The whole point of the article is to answer this question, and here's the answer:
Because all the AI doom fear-mongering is driving sky-high valuations. The more the public panics, the more investors open their wallets.
> The more the public panics, the more investors open their wallets.
I don't believe this to be causation, but I can see the correlation.
I remember robo signing of home foreclosures with no checks and people loosing houses despite paying debts.
Weird to think profits matter half as much as ever-increasing valuations, driven by memetic bullshit. E.g. the entire point of the article you're commenting on.
Because Americans are obsessed with eschatological narratives and action hero stories. I talked to a Palantir guy once who told me that he loves it when journalists describe his company as a James Bond villain because every single time the market cap goes up.
If they said that they're SAP with Call of Duty marketing they'd actually lose money. In other countries this strategy might not check out but in the US it's better to pretend to be a supervillain than to be boring
Well, that explains Musk.
It's about ego, not profits.
It helps to look at the history of the AI Alarmist, EA-adjacent mindset. They believe AI could be Dangerous (<--- capital D) if not responsibly managed by the right people (spoiler: themselves or politicians who listen to them). The capital D means more than just some economic and employment disruption, they're thinking much bigger, like "existential threat to humanity" big.
The most extreme alarmists are basically LARPing Terminator 2 and want to shut it down before SkyNet takes over but the more moderate alarmists believe AI is too potentially beneficial to walk away from. And they acknowledge other nations and various bad actors won't stop anyway, so they believe it's their sacred duty to move forward quickly albeit very responsibly. Yes, this leads to some conflicted reasoning and priorities, like they need to keep gaining access to gobs of capital to ensure they are the ones to reach AGI first, as that's the only way to ensure "god" is benevolent.

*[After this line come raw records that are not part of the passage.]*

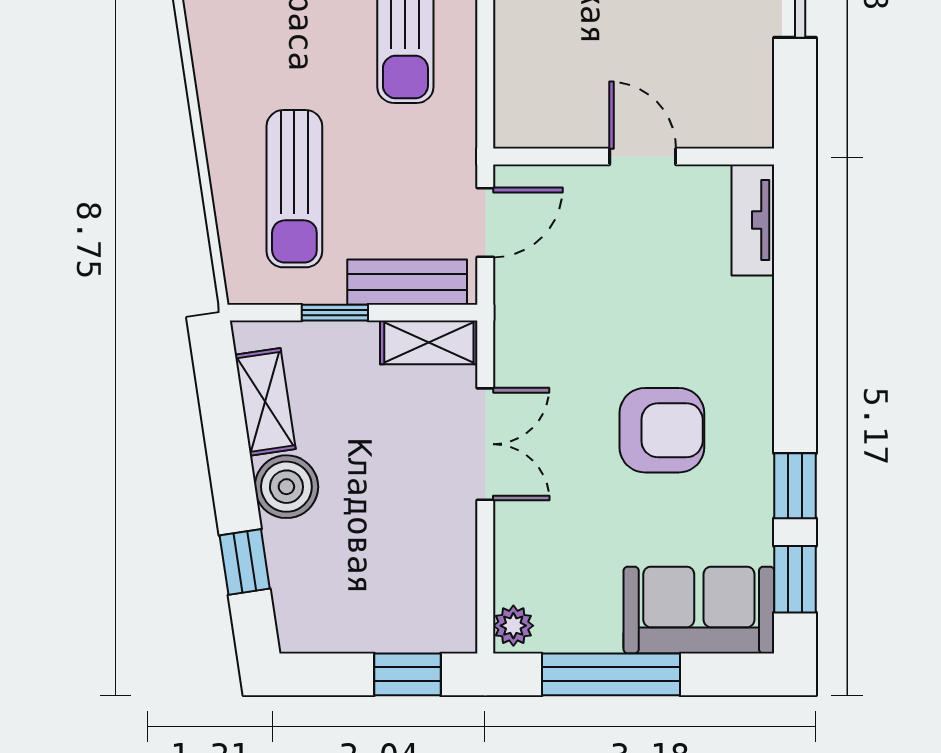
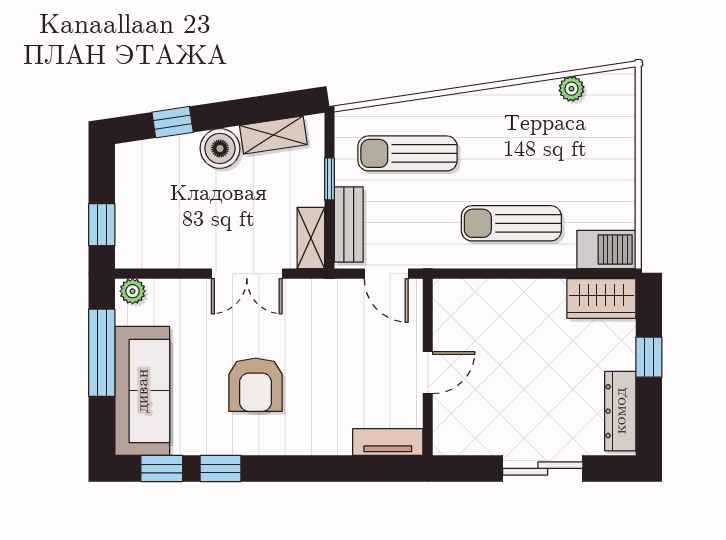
sofa: (699, 610) -> (142, 391), width x1.36

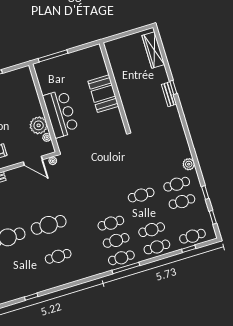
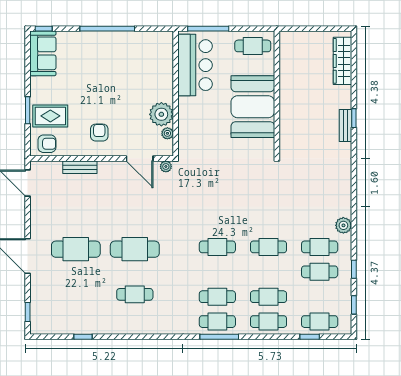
cafe table: (88, 59) -> (253, 46), added
booth: (103, 94) -> (253, 107), width x1.36, depth x1.42
bar counter: (61, 114) -> (195, 65), moved
cafe table: (111, 223) -> (217, 247), moved

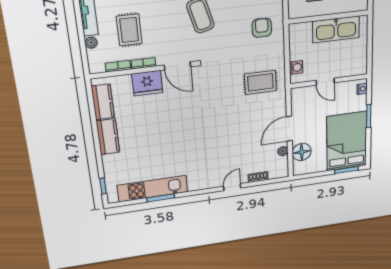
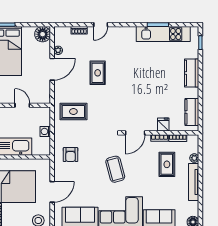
door: (177, 66) -> (135, 133), swing flipped
washing machine: (296, 67) -> (45, 131), moved
fridge: (147, 83) -> (163, 124), width x0.53, depth x0.75
rug: (232, 132) -> (98, 73), added
kitchen counter: (108, 137) -> (192, 73), moved
floor lamp: (302, 152) -> (43, 34), moved

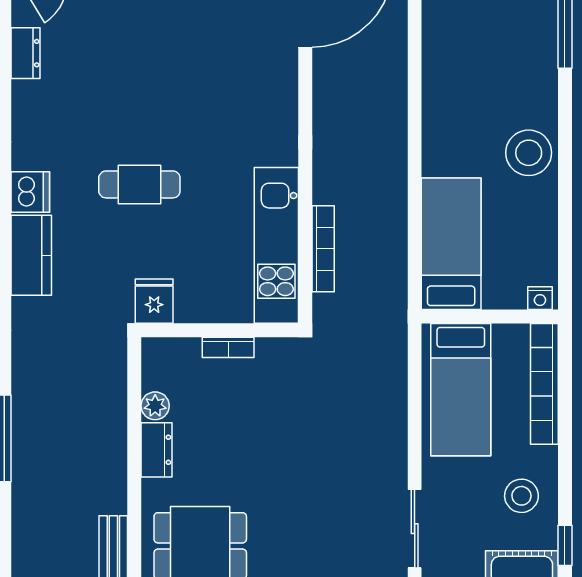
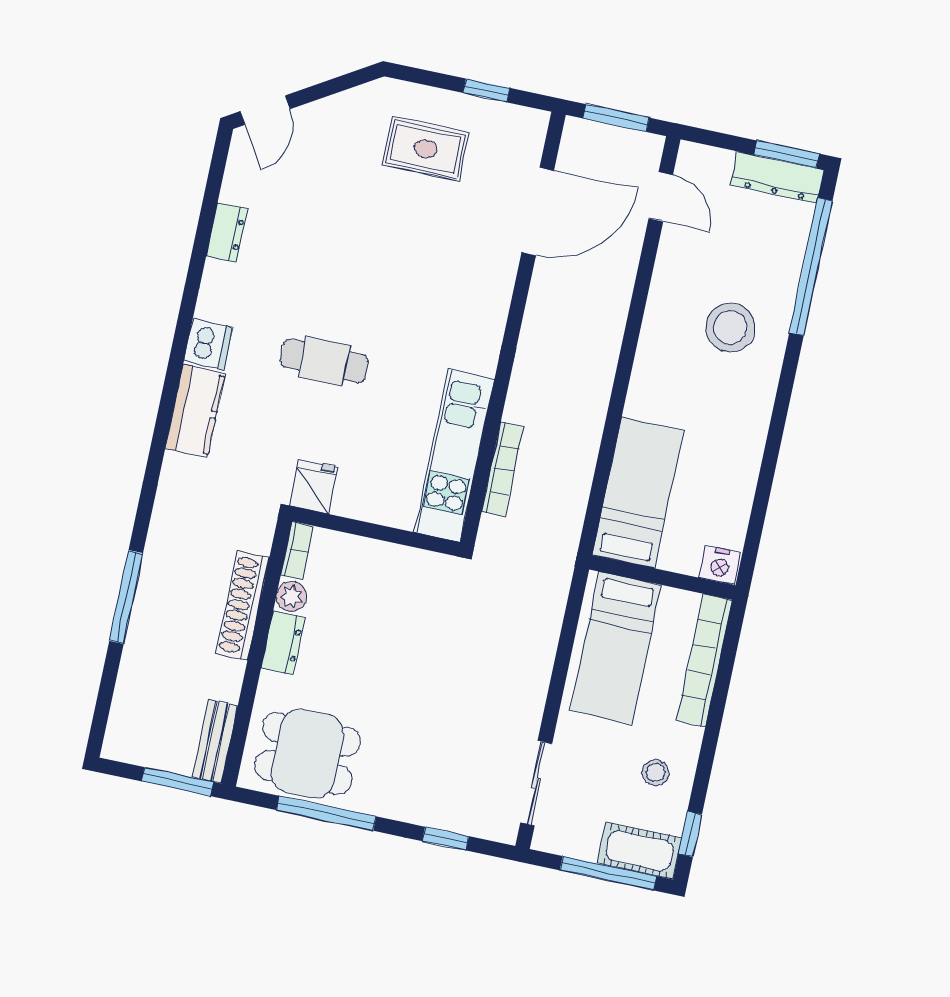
dresser: (26, 53) -> (227, 232), moved
stool: (529, 153) -> (730, 327), moved
nightstand: (540, 298) -> (720, 565), width x1.39, depth x1.35
bookcase: (228, 347) -> (297, 550), moved, turned -90
shoe rack: (112, 424) -> (243, 606), added
stool: (521, 496) -> (656, 773), width x0.73, depth x0.73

While I'm sure many of the top AI leadership are primarily (or purely) mercenary, I also think some, if not many, other execs and employees sincerely believe (or at least hope) they are "the good guys" playing a crucial role in an era of historical importance. Obviously, this has some heavy vibes as well as a being quite a buff to one's self-importance. They face each new day feeling the weight of bearing such a consequential role in shaping the future of humanity. Us mere mortals can only pray their wisdom and altruistic ethics match their humility. </s>
So... yeah, that's why we see some weirdly whiplash messaging.